• **Textauszug**
↓
Wie bereits dargelegt, ergeben Berechnungen zum Urknall mit Hilfe der ART unendliche Wahrscheinlichkeiten oder eine Null im Nenner (vgl. Singularitäten-Theoreme v. R. Penrose und St.Hawking) ...beides ist bei Naturwissenschaftlern unbeliebt).
Doch ohne die ART kann die gesamte Natur auch nicht erklärt werden, denn sie beschreibt neben der Schwerkraft auch die Geometrie der Raumzeit.

Gesucht wird: eine noch fundamentalere Theorie, welche solche Singularitäten vermeidet und die Physik selbst unter so extremen Bedingungen beschreiben kann. In Entwürfen einer Theorie der Quanten-Gravitation bedeutet nicht bilden die Prinzipien von ART und QFT wichtige Teile eines übergeordneten Konzepts.

Ein derartiger Ansatz mit der Bezeichnung Schleifen- oder Loop-Quantengravitation (nachfolgend mit LQG abgekürzt) zielt darauf ab, "die Prinzipien der ART und der QFT konsistent zu verknüpfen und dabei eine hintergrundunabhängige Quantisierung der Gravitation zu ermöglichen".
↑
• **Auftrag 1**
Was beschreibt die ART laut dem Textauszug außer der Schwerkraft?
• **Auftrag 2**
Entnimm dem Textauszug wortgetreu die Stelle, die mit "Wie bereits dargelegt, ergeben" beginnt und sich bis einschließlich "eines übergeordneten Konzepts." fortsetzt.

• **Datensatz**
↓
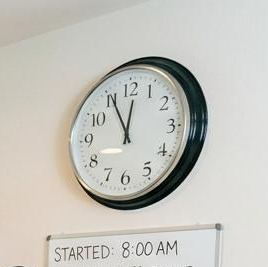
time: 11:55
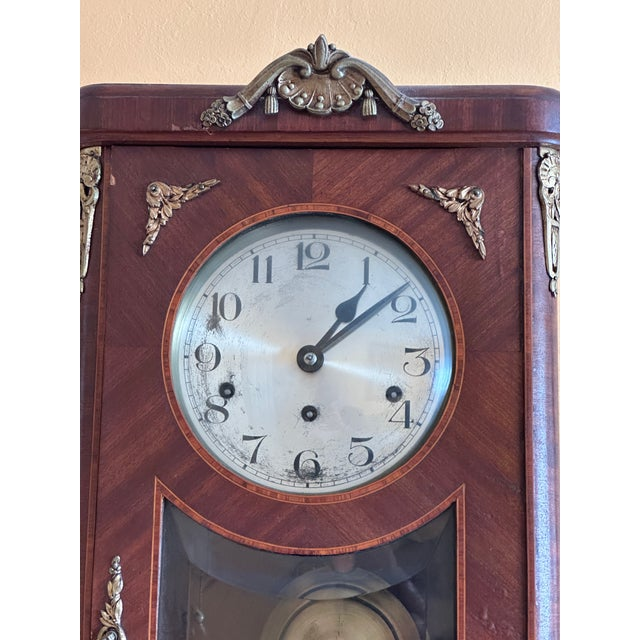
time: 1:08
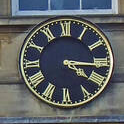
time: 4:15
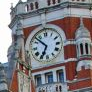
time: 6:52
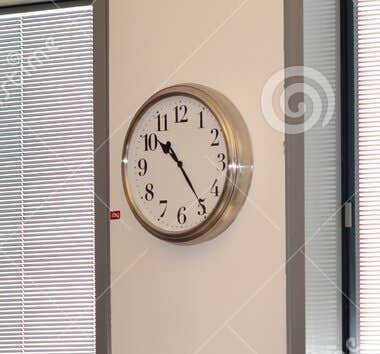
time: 10:24
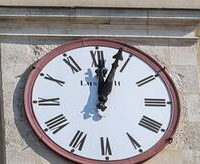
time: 12:03
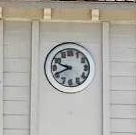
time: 9:41
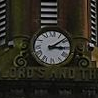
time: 3:08
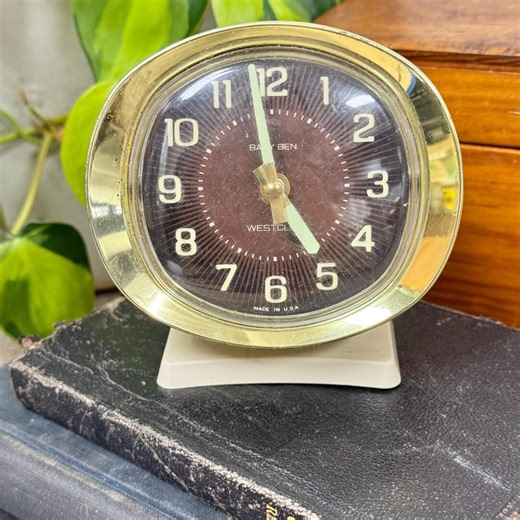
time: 4:58
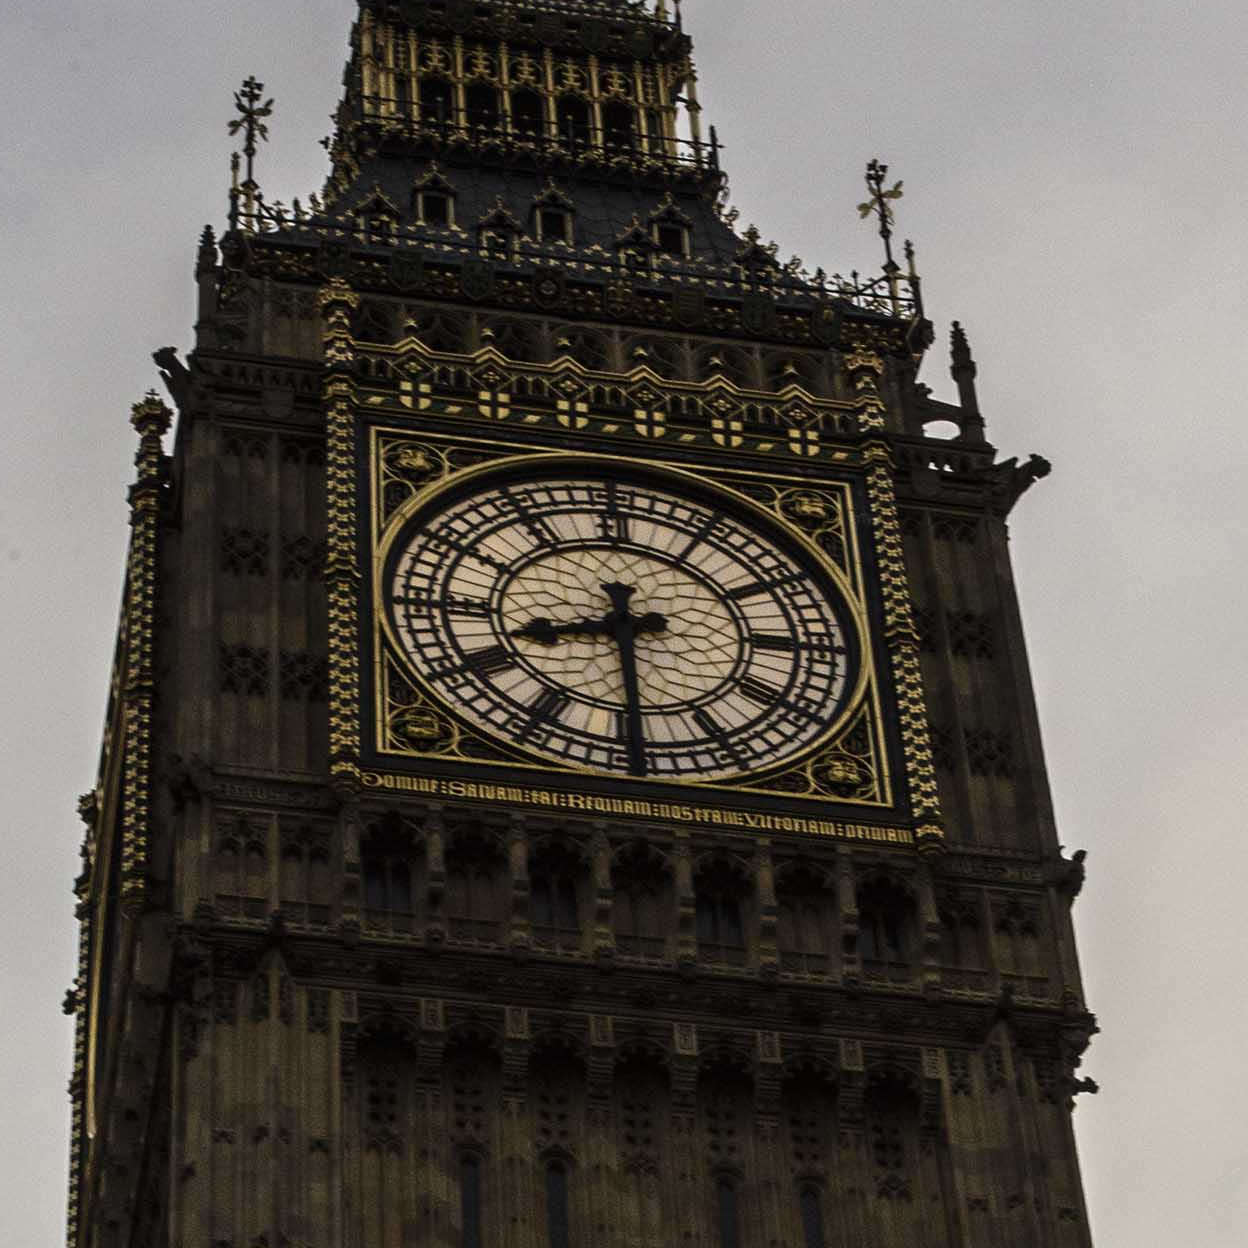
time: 8:29
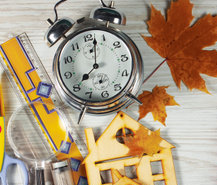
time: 8:02
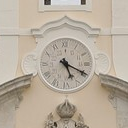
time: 5:19
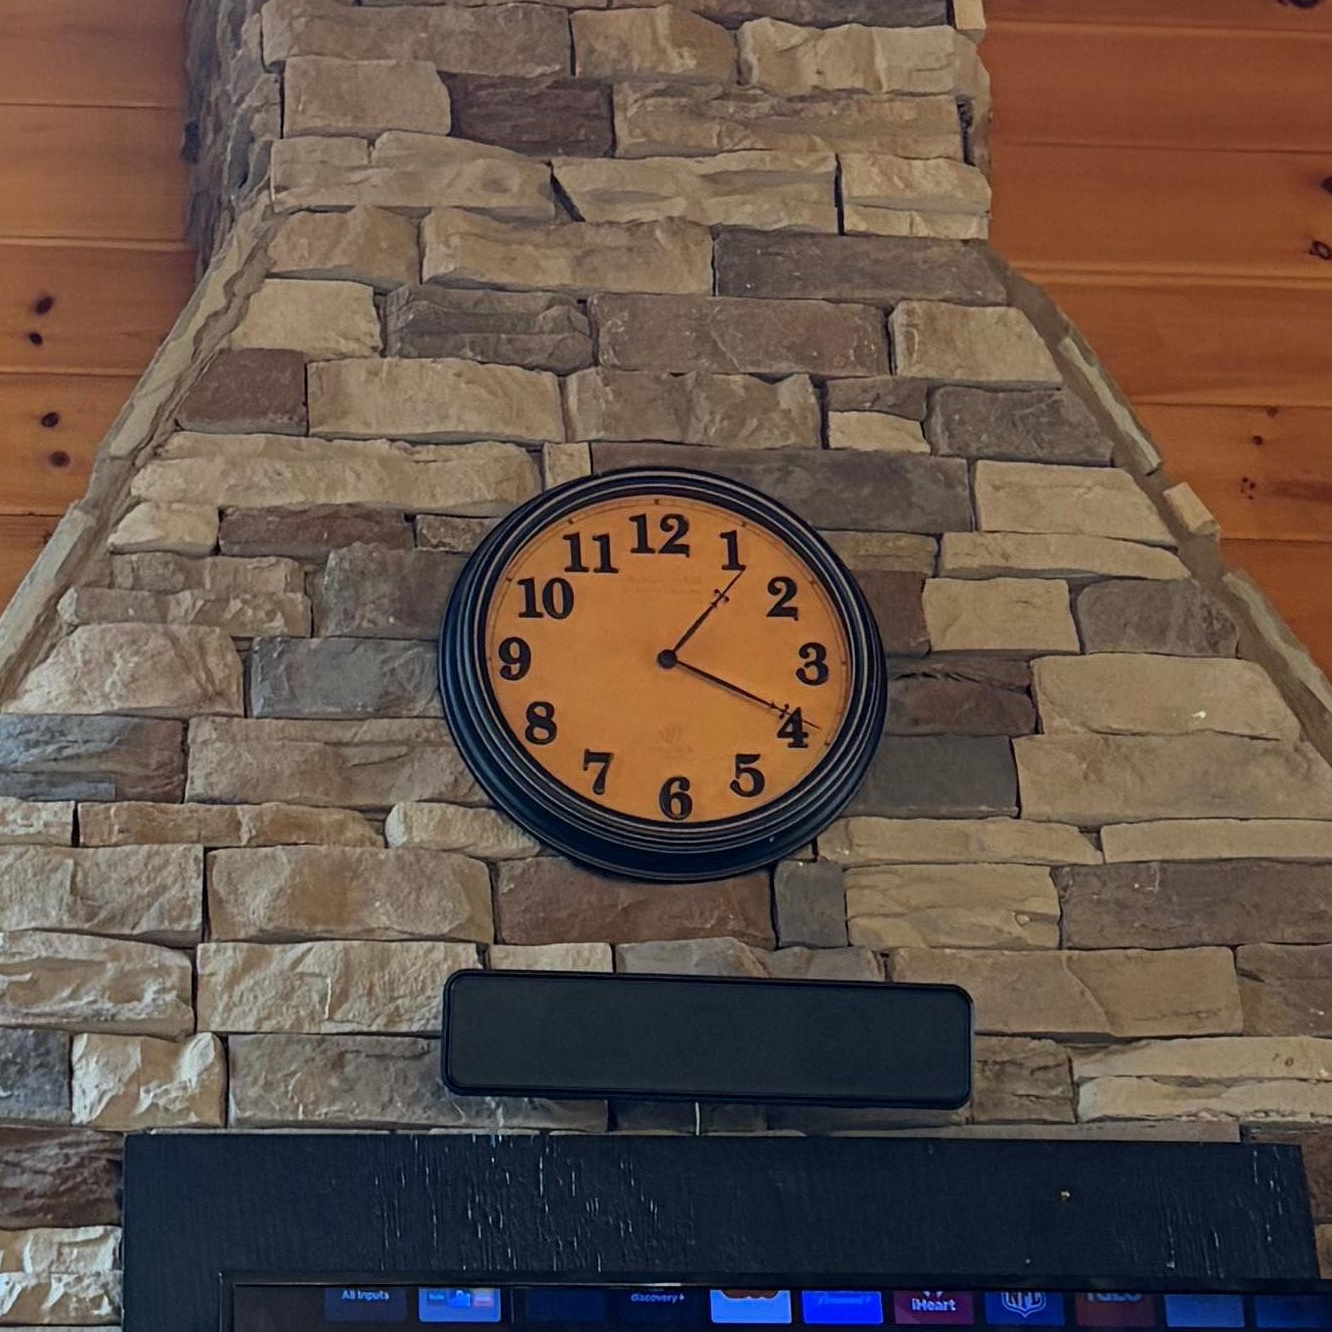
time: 1:19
↑
• **Antwort 1**
Die Geometrie der Raumzeit.

• **Antwort 2**
Wie bereits dargelegt, ergeben Berechnungen zum Urknall mit Hilfe der ART unendliche Wahrscheinlichkeiten oder eine Null im Nenner (vgl. Singularitäten-Theoreme v. R. Penrose und St.Hawking) ...beides ist bei Naturwissenschaftlern unbeliebt).
Doch ohne die ART kann die gesamte Natur auch nicht erklärt werden, denn sie beschreibt neben der Schwerkraft auch die Geometrie der Raumzeit.

Gesucht wird: eine noch fundamentalere Theorie, welche solche Singularitäten vermeidet und die Physik selbst unter so extremen Bedingungen beschreiben kann. In Entwürfen einer Theorie der Quanten-Gravitation bedeutet nicht bilden die Prinzipien von ART und QFT wichtige Teile eines übergeordneten Konzepts.